Monday, September 26, 2011

Review: Atlantic Chamber Ensemble

Sept. 26, Virginia Commonwealth University

The Atlantic Chamber Ensemble, a new chamber-music collective composed largely of Richmond Symphony and Virginia Commonwealth University musicians, made an impressive debut before a pretty large and very appreciative crowd at VCU’s Singleton Arts Center.

The full ensemble for this performance – violinists Susanna Klein and Ross Monroe Winter, violist Kimberly Sparr, cellist Jason McComb, double-bassist Fred Dole, oboist Shawn Welk, clarinetist Ralph Skiano, bassoonist Martin Gordon, French horn player Deborah Fialek and flutist Jenn Lawson – played the too rarely heard Nonet of Bohuslav Martinů as the program’s finale. The wind players were featured in another infrequently played piece, Samuel Barber’s “Summer Music.” Winter, Klein, Sparr and McComb took on the program’s greatest interpretive challenge in Dmitri Shostakovich’s String Quartet No. 8.

The Shostakovich quartet, ostensibly dedicated to the victims of fascism in World War II, is in fact a wrenchingly soul-baring self-portrait of the composer, looking back on his struggle to maintain artistic integrity and sanity without falling prey to Josef Stalin and the minions of this most murderous and paranoid of Soviet dictators.

Shostakovich’s score is austere yet intensely expressive, and requires a high level of string technique with carefully timed descents into roughness. Some excellent ensembles have failed to strike those balances; many of the great quartets, wisely, have left this piece out of their repertories.

This foursome delivered a very credible and deeply moving reading, never slackening or losing emotional focus in the slow music, bringing out the profound dread of the “knocks on the door” in the second of the the three largos, and playing the allegro and allegretto movements with darkly hued animation if not the full measure of giddy desperation. A few intonational lapses could be forgiven in a performance of productive incaution.

The Barber and Martinů are much lighter and more cheerful works, each in their way fine examples of
mid-20th-century classicism, and were treated as such by these performers.

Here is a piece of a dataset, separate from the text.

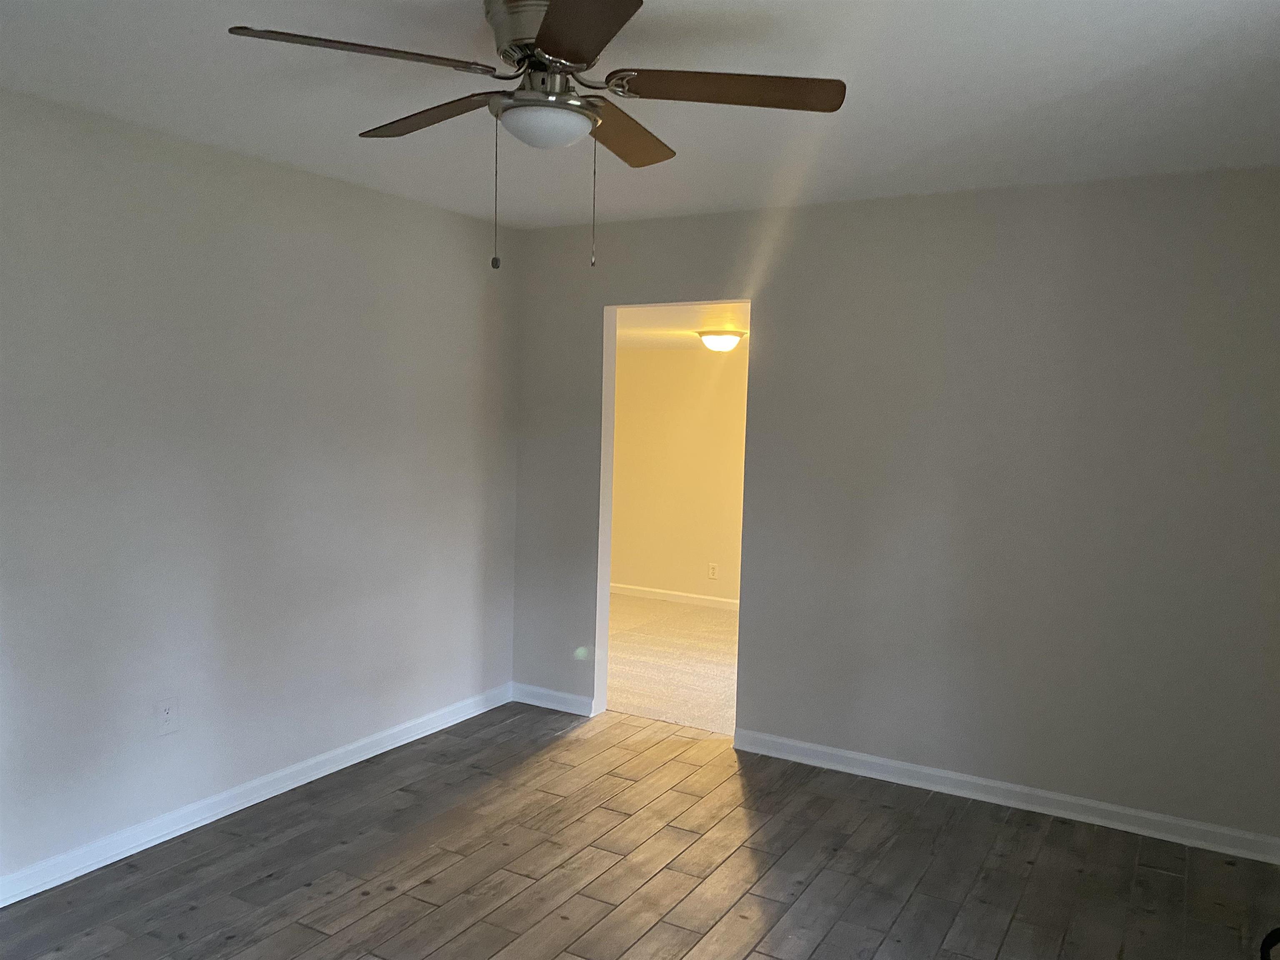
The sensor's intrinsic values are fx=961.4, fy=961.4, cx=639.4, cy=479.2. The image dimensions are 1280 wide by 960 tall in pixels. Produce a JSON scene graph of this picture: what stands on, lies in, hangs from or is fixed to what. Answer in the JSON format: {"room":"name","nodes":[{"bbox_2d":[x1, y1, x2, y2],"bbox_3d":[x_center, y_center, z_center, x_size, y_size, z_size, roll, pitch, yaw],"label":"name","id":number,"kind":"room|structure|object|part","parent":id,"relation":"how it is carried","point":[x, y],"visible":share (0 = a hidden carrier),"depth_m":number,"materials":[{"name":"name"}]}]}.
{"room":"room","nodes":[
{"label":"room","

Some solo lines were over-projected in the Barber; overall, though, the composer’s assemblage of seven themes (several recurring) evoking summer atmospherics and moods received a well-balanced and finely detailed reading.

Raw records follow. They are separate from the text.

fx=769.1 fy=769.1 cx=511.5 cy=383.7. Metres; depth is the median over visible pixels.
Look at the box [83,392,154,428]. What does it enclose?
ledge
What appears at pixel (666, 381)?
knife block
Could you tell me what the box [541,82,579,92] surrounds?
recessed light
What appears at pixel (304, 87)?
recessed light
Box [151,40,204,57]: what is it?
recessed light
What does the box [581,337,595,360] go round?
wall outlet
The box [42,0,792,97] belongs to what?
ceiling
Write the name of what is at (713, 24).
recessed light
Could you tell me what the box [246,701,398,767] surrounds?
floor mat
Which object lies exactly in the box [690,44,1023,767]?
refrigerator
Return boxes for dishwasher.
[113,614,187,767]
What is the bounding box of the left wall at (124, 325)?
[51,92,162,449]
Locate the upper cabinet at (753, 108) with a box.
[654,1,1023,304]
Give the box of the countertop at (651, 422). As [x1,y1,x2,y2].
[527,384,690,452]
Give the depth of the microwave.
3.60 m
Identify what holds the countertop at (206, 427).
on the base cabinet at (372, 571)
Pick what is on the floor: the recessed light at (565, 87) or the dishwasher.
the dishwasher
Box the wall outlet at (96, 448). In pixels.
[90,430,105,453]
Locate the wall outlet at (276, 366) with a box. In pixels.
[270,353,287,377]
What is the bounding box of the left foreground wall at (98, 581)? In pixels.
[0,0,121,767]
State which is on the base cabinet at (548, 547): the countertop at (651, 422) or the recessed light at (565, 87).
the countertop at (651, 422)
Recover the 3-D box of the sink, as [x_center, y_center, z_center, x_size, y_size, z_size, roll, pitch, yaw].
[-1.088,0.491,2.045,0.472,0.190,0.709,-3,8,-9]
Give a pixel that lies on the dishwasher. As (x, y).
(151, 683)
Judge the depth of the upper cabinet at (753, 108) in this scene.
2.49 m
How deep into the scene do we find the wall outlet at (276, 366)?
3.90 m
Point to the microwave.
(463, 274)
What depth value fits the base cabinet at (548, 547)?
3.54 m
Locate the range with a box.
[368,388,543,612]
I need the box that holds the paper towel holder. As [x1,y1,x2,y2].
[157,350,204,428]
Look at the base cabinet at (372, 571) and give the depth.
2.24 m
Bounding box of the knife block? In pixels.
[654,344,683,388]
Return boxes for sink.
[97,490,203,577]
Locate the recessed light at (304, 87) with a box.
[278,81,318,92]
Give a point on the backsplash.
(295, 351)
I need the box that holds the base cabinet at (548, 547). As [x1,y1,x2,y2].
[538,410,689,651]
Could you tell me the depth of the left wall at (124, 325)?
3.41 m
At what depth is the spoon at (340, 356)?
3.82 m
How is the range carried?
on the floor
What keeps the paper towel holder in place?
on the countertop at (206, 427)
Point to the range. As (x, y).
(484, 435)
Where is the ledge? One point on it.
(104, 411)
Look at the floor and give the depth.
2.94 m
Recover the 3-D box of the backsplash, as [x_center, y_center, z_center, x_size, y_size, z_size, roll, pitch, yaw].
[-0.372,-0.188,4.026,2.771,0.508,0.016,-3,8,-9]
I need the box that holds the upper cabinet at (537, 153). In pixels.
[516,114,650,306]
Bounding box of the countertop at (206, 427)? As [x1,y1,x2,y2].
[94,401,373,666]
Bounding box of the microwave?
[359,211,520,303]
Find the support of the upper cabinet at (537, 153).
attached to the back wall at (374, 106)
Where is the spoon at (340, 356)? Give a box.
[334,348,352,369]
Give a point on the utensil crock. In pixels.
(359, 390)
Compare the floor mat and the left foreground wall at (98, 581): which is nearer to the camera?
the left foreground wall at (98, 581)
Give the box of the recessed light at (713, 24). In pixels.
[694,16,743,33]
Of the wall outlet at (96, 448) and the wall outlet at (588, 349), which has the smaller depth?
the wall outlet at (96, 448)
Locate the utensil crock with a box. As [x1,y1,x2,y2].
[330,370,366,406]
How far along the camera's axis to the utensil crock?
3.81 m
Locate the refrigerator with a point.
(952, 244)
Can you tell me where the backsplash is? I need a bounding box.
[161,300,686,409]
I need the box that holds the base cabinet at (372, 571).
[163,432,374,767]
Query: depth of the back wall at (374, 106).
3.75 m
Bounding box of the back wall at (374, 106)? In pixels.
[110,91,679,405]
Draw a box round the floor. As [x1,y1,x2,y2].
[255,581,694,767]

The Martinů Nonet, one of the Czech composer’s last works, conspicuously lacks the rarified, shimmering tonal devices and harmonic techniques of much of his mature music, sounding more like the French-accented neoclassical pieces he wrote in Paris in the 1920s. (In a blind listening test, the Nonet might easily be mistaken for something by Poulenc.)

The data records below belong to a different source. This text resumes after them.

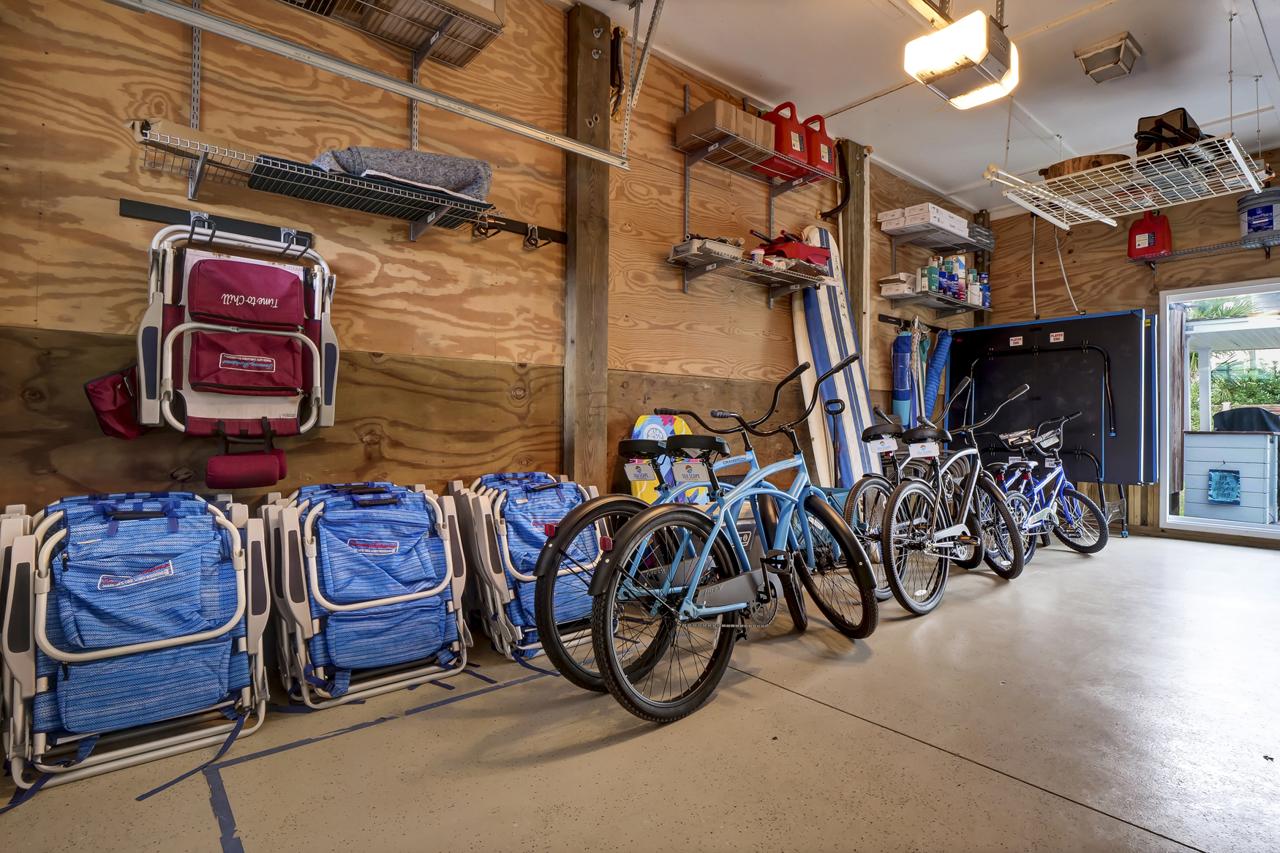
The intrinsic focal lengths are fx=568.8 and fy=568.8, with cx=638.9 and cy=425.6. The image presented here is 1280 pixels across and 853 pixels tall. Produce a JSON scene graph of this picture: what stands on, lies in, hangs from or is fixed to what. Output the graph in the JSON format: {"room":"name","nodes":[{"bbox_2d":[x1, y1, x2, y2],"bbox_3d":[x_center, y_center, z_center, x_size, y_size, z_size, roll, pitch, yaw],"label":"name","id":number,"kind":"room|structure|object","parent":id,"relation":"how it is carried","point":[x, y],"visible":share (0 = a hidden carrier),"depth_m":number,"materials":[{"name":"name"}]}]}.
{"room":"garage","nodes":[
{"label":"garage","id":0,"kind":"room"},
{"bbox_2d":[83,364,144,439],"bbox_3d":[-1.673,-0.084,1.852,0.176,0.256,0.198,1,-1,-40],"label":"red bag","id":1,"kind":"object","parent":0,"point":[113,396],"visible":0.71,"depth_m":1.80,"materials":[{"name":"red fabric"}]},
{"bbox_2d":[0,0,974,551],"bbox_3d":[0.273,-0.614,3.564,7.658,3.126,0.159,1,-1,-40],"label":"left wall","id":2,"kind":"structure","parent":0,"point":[762,309],"depth_m":2.38,"materials":[{"name":"brown wood"}]},
{"bbox_2d":[118,198,314,249],"bbox_3d":[-1.454,-0.712,2.012,0.578,0.063,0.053,1,-1,-40],"label":"wall rail","id":3,"kind":"object","parent":2,"relation":"attached to","point":[131,210],"visible":0.92,"depth_m":1.98,"materials":[{"name":"black metal"}]},
{"bbox_2d":[135,217,341,484],"bbox_3d":[-1.335,-0.250,1.961,0.589,0.849,0.427,1,-1,-40],"label":"folding chair","id":4,"kind":"object","parent":3,"relation":"hanging from","point":[287,384],"visible":0.94,"depth_m":1.93,"materials":[{"name":"red fabric"}]},
{"bbox_2d":[134,126,496,240],"bbox_3d":[-1.101,-0.853,2.110,1.120,0.107,0.361,1,-1,-40],"label":"wire shelf","id":5,"kind":"object","parent":2,"relation":"attached to","point":[201,167],"visible":0.98,"depth_m":2.01,"materials":[{"name":"metal"}]},
{"bbox_2d":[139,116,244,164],"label":"cardboard box","id":6,"kind":"object","parent":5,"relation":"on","point":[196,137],"visible":0.53,"depth_m":1.85,"materials":[{"name":"cardboard"}]},
{"bbox_2d":[310,146,494,202],"bbox_3d":[-0.929,-0.965,2.270,0.691,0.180,0.465,1,-1,-40],"label":"gray blanket","id":7,"kind":"object","parent":5,"relation":"on","point":[394,167],"visible":0.61,"depth_m":2.12,"materials":[{"name":"grey fabric"}]},
{"bbox_2d":[279,0,504,69],"bbox_3d":[-1.145,-1.647,2.041,1.280,0.138,0.397,1,-1,-40],"label":"wire shelf","id":8,"kind":"object","parent":2,"relation":"attached to","point":[437,4],"visible":0.98,"depth_m":2.30,"materials":[{"name":"metal"}]},
{"bbox_2d":[468,212,565,247],"bbox_3d":[-0.615,-0.953,2.713,0.611,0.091,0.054,1,-1,-40],"label":"rail","id":9,"kind":"object","parent":2,"relation":"attached to","point":[514,227],"visible":0.76,"depth_m":2.75,"materials":[{"name":"black metal"}]},
{"bbox_2d":[561,1,612,494],"bbox_3d":[-0.284,-0.628,3.012,0.275,3.012,0.189,1,-1,-40],"label":"wooden post","id":10,"kind":"object","parent":2,"relation":"attached to","point":[600,426],"visible":0.87,"depth_m":2.96,"materials":[{"name":"brown wood"}]},
{"bbox_2d":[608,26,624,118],"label":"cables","id":11,"kind":"object","parent":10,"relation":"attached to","point":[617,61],"visible":0.77,"depth_m":3.13,"materials":[{"name":"black plastic"}]},
{"bbox_2d":[667,247,833,300],"bbox_3d":[0.719,-0.927,3.550,1.161,0.149,0.387,1,-1,-40],"label":"lower wire shelf","id":12,"kind":"object","parent":2,"relation":"attached to","point":[755,267],"visible":0.97,"depth_m":3.49,"materials":[{"name":"metal"}]},
{"bbox_2d":[669,235,745,262],"bbox_3d":[0.407,-1.037,3.389,0.414,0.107,0.272,1,-1,-40],"label":"tray","id":13,"kind":"object","parent":12,"relation":"on","point":[737,249],"visible":0.7,"depth_m":3.28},
{"bbox_2d":[752,228,833,267],"bbox_3d":[1.021,-1.201,3.937,0.569,0.254,0.371,1,-1,-40],"label":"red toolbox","id":14,"kind":"object","parent":12,"relation":"on","point":[822,254],"visible":0.69,"depth_m":3.80,"materials":[{"name":"red plastic"}]},
{"bbox_2d":[672,124,844,190],"bbox_3d":[0.757,-1.622,3.557,1.078,0.085,0.383,1,-1,-40],"label":"wire shelf","id":15,"kind":"object","parent":2,"relation":"attached to","point":[712,148],"visible":0.89,"depth_m":3.48,"materials":[{"name":"metal"}]},
{"bbox_2d":[676,98,772,157],"bbox_3d":[0.507,-1.748,3.458,0.447,0.211,0.330,1,-1,-40],"label":"cardboard box","id":16,"kind":"object","parent":15,"relation":"on","point":[723,107],"visible":0.75,"depth_m":3.32,"materials":[{"name":"brown cardboard"}]},
{"bbox_2d":[756,101,811,178],"bbox_3d":[0.920,-1.846,3.705,0.290,0.433,0.297,1,-1,-40],"label":"red gas can","id":17,"kind":"object","parent":15,"relation":"on","point":[797,148],"visible":0.71,"depth_m":3.60,"materials":[{"name":"red plastic"}]},
{"bbox_2d":[802,113,836,177],"bbox_3d":[1.220,-1.932,3.997,0.248,0.409,0.288,1,-1,-40],"label":"red gas can","id":18,"kind":"object","parent":15,"relation":"on","point":[827,160],"visible":0.6,"depth_m":3.88,"materials":[{"name":"red plastic"}]},
{"bbox_2d":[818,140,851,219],"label":"black pipe","id":19,"kind":"object","parent":2,"relation":"attached to","point":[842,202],"visible":0.88,"depth_m":4.38,"materials":[{"name":"black plastic"}]},
{"bbox_2d":[840,141,869,373],"bbox_3d":[1.706,-0.821,4.560,0.238,2.890,0.131,1,-1,-40],"label":"wooden post","id":20,"kind":"object","parent":2,"relation":"attached to","point":[855,244],"visible":0.49,"depth_m":4.53,"materials":[{"name":"brown wood"}]},
{"bbox_2d":[876,313,947,332],"bbox_3d":[2.461,-0.895,5.067,1.017,0.076,0.118,1,-1,-40],"label":"rack","id":21,"kind":"object","parent":2,"relation":"attached to","point":[892,322],"visible":0.83,"depth_m":4.97,"materials":[{"name":"black metal"}]},
{"bbox_2d":[890,324,916,428],"bbox_3d":[2.294,-0.316,4.951,0.221,1.093,0.191,1,-1,-40],"label":"bag","id":22,"kind":"object","parent":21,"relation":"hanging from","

The nine musicians gave the Martinů a suitably high-spirited run, with the substantial bonus of consistently refined playing.

ACE has made part of its mission a determination to talk to and otherwise interact with its audiences and involve listeners in the process of preparing and giving performances. That proved to be a work-in-progress in this debut.

A screen identifying Barber’s themes by letters A through G was unobtrusively useful, as was a printed “play-by-play” of the quintet’s movements. Spoken introductions to the concert and its selections see-sawed between the informative and gimmicky, conversational and stiff. The red stage lighting for the Shostakovich was a bit obvious, although the piece is better experienced in dimmer light. The claim that the gulags were shut down after Stalin’s death in 1953 was flat wrong: Prisoners would continue to languish and die in Soviet slave-labor camps for many more decades.

ACE is ensemble-in-residence of WCVE (88.9 FM), Richmond’s public-radio station. So, if you missed this program, you may catch some or all of it on the air.